| Page text |

I have too many to list all of their likes and dislikes but some collective things that they like are stalking, watching reality tv out the window (especially if there are birds involved), snuggling with me (not my husband so much), playing with the chihuahua.

Dislikes involve water for only 2 of them, anyone besides myself or my husband (we're not much for having guests over), high pitched noises and for one of them, pretty much any unsanctioned petting. Haha.


----------



## Carmel (Nov 23, 2010)

LIKES:

Blaze -

Laser
Lap time
Fish, fish, fish...

Blacky -

Outside
Sleeping on me at night
Following us on walks

Jasper -

Playing fetch
His toy mouse
Wrestling with Coco
Finding everything possible to eat

DISLIKES:

Blaze -

Strangers
New places
Loud noise/garbage trucks/plastic bags
Just about all food...

Blacky -

Confined spaces
Being shut inside
Playing 
Other cats

Jasper -

Strangers
Not being able to find his mouse
Sitting still (I have a hard time picturing him as 6-7 yrs old)

The only things they have in common are all liking that Before Grain quail.  They're hopeless.


----------



## hemiram (Feb 14, 2013)

Timmy:
Likes:

1. Having his back rubbed near the base of the tail.
2. Sleeping on the couch with Wink.
3. Sitting and looking out the window.
4. Always, always, always having food in the dish.
5. Sitting on my chest and getting his head rubbed. Sometimes.
6. Riding on the cart I use to bring groceries into the house.
7. Hunting Wink and being hunted by her.
8. Sitting on the subwoofer and watching TV.

| Material supplied |
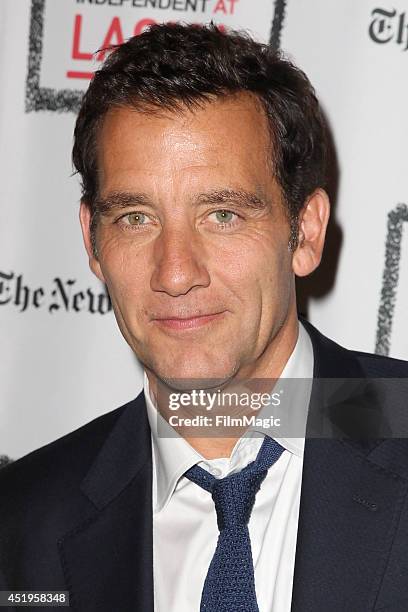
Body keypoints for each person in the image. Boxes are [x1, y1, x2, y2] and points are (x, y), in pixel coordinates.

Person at [1, 22, 408, 612]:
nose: (175, 273)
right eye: (135, 217)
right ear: (92, 240)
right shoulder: (22, 524)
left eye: (223, 215)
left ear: (306, 233)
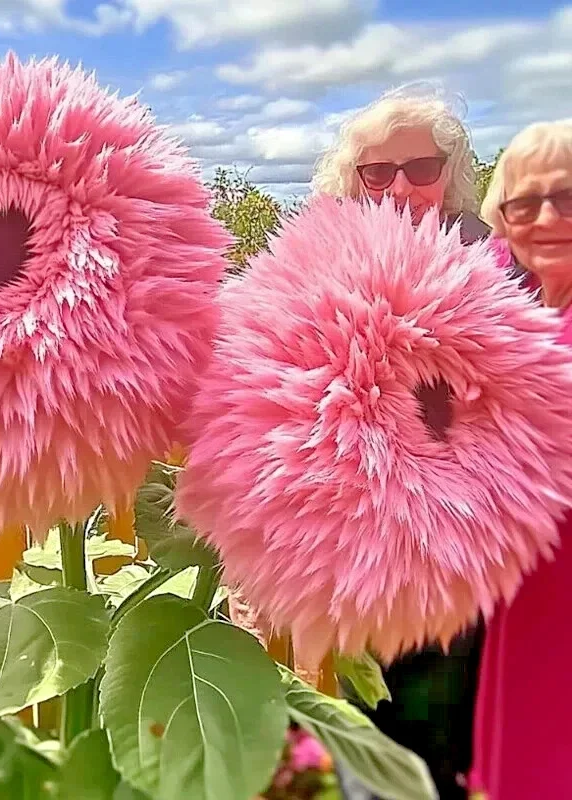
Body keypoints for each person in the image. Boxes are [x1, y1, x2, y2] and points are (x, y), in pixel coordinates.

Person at [310, 85, 492, 800]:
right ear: (351, 180)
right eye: (377, 172)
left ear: (451, 173)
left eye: (421, 168)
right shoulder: (321, 264)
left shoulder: (493, 260)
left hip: (466, 537)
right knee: (372, 717)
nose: (399, 188)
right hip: (357, 534)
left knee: (450, 720)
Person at [469, 121, 572, 800]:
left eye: (568, 198)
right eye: (524, 203)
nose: (547, 218)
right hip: (531, 581)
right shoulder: (524, 314)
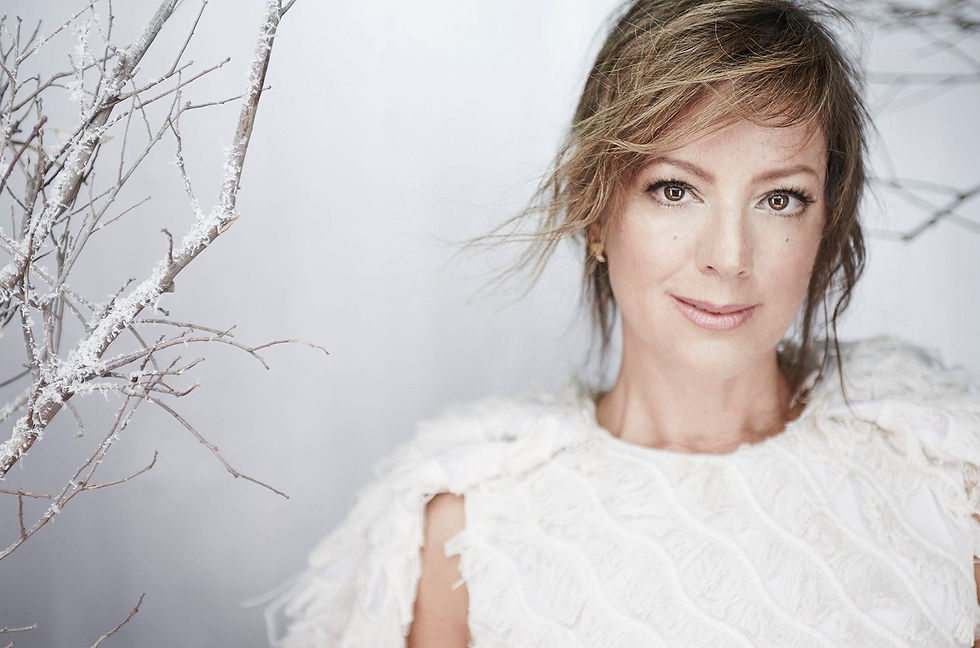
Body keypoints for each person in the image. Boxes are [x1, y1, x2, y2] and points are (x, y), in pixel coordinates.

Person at [269, 0, 980, 646]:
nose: (729, 257)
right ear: (596, 211)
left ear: (826, 226)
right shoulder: (466, 525)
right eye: (675, 190)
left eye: (780, 199)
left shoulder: (949, 478)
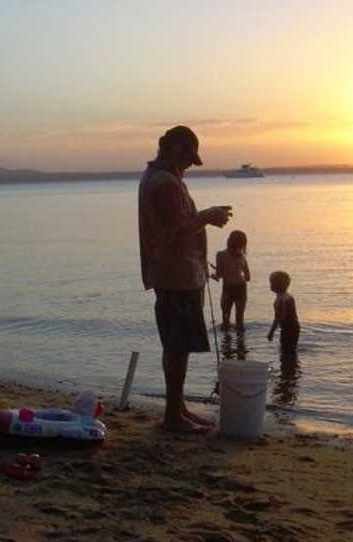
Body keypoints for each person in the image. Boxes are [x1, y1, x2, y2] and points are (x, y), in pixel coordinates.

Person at [138, 125, 233, 433]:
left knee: (178, 344)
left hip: (176, 273)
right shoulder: (165, 182)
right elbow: (176, 229)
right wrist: (207, 215)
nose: (192, 165)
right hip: (176, 276)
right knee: (178, 346)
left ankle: (177, 409)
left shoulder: (159, 178)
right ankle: (173, 416)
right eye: (190, 158)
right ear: (176, 149)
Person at [212, 230, 250, 331]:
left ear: (229, 240)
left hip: (228, 288)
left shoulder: (220, 254)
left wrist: (212, 276)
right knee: (240, 320)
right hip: (241, 288)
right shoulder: (242, 256)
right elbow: (248, 277)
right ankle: (241, 344)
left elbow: (218, 275)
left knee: (225, 319)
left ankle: (226, 345)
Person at [267, 271, 300, 356]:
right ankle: (292, 365)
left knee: (286, 350)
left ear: (275, 286)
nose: (270, 285)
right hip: (294, 326)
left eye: (271, 282)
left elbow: (279, 318)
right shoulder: (288, 296)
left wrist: (271, 332)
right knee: (291, 349)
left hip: (288, 329)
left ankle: (287, 367)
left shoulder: (281, 300)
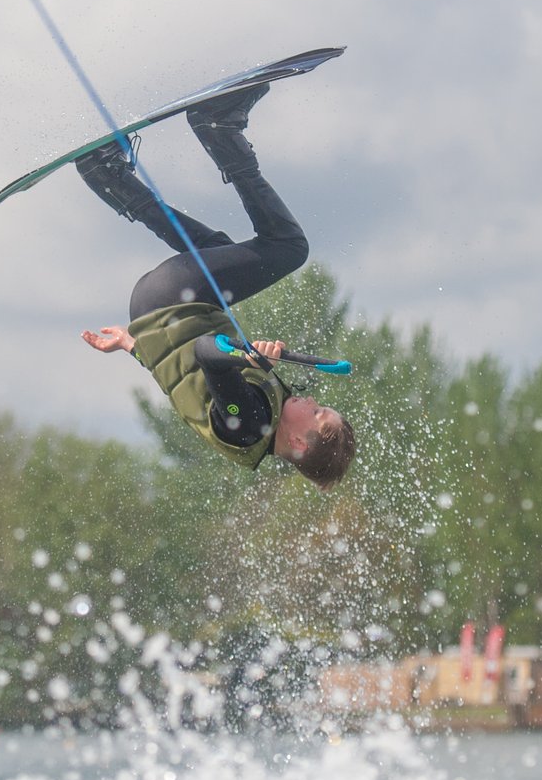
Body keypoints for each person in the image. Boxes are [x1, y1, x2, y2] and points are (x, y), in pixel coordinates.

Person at [75, 82, 355, 489]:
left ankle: (219, 128)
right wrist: (135, 347)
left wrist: (253, 357)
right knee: (224, 253)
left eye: (317, 414)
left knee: (289, 247)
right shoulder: (260, 424)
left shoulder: (249, 426)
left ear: (297, 441)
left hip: (173, 299)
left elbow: (208, 355)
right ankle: (108, 177)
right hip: (164, 306)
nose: (313, 403)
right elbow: (186, 385)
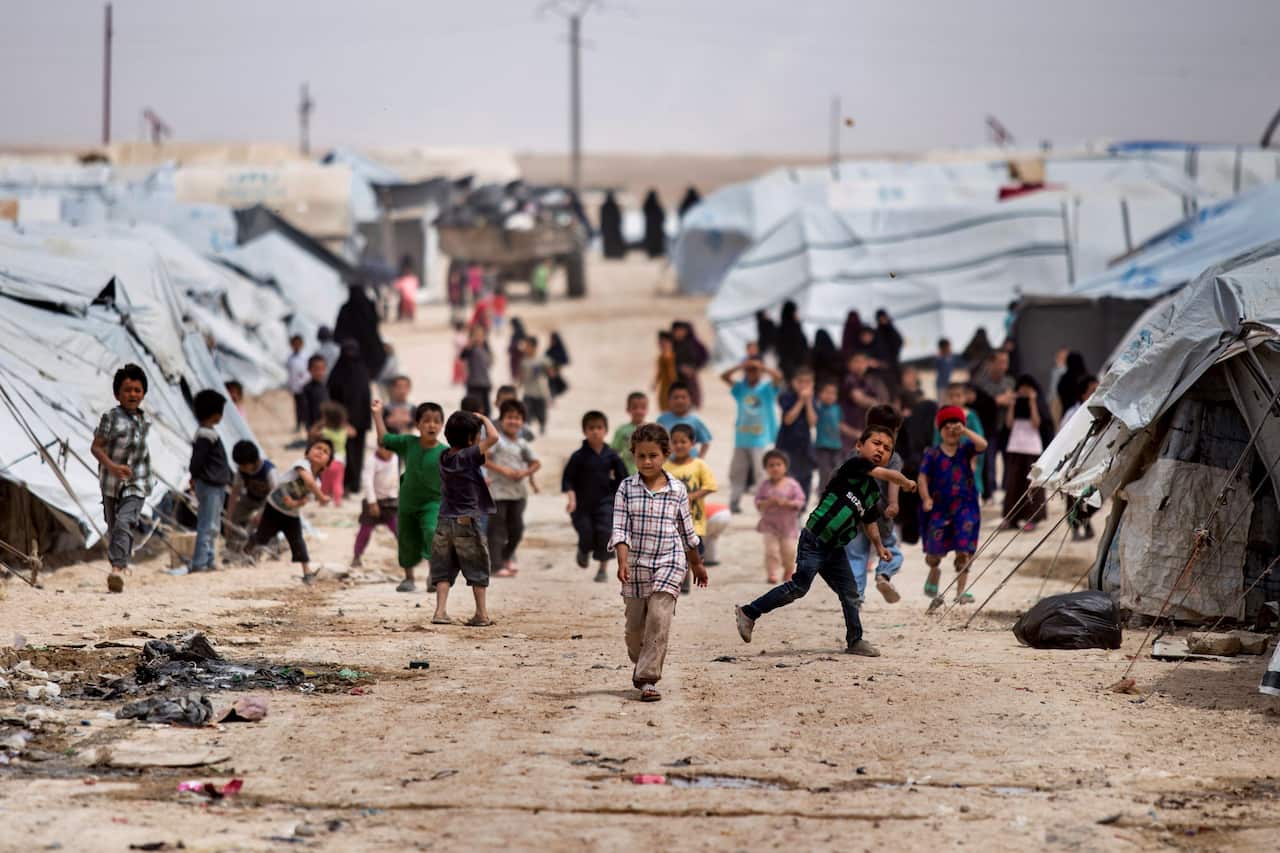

| Task objective |
Answer these from the thread about cats' likes and dislikes:
1. According to the first post, how many of the cats dislike water?
2. What is the one thing Carmel says Blaze, Blacky and Jasper all like?
3. Where does Timmy sit to watch TV?

| Answer for the task |
1. Two of them.
2. Before Grain quail.
3. On the subwoofer.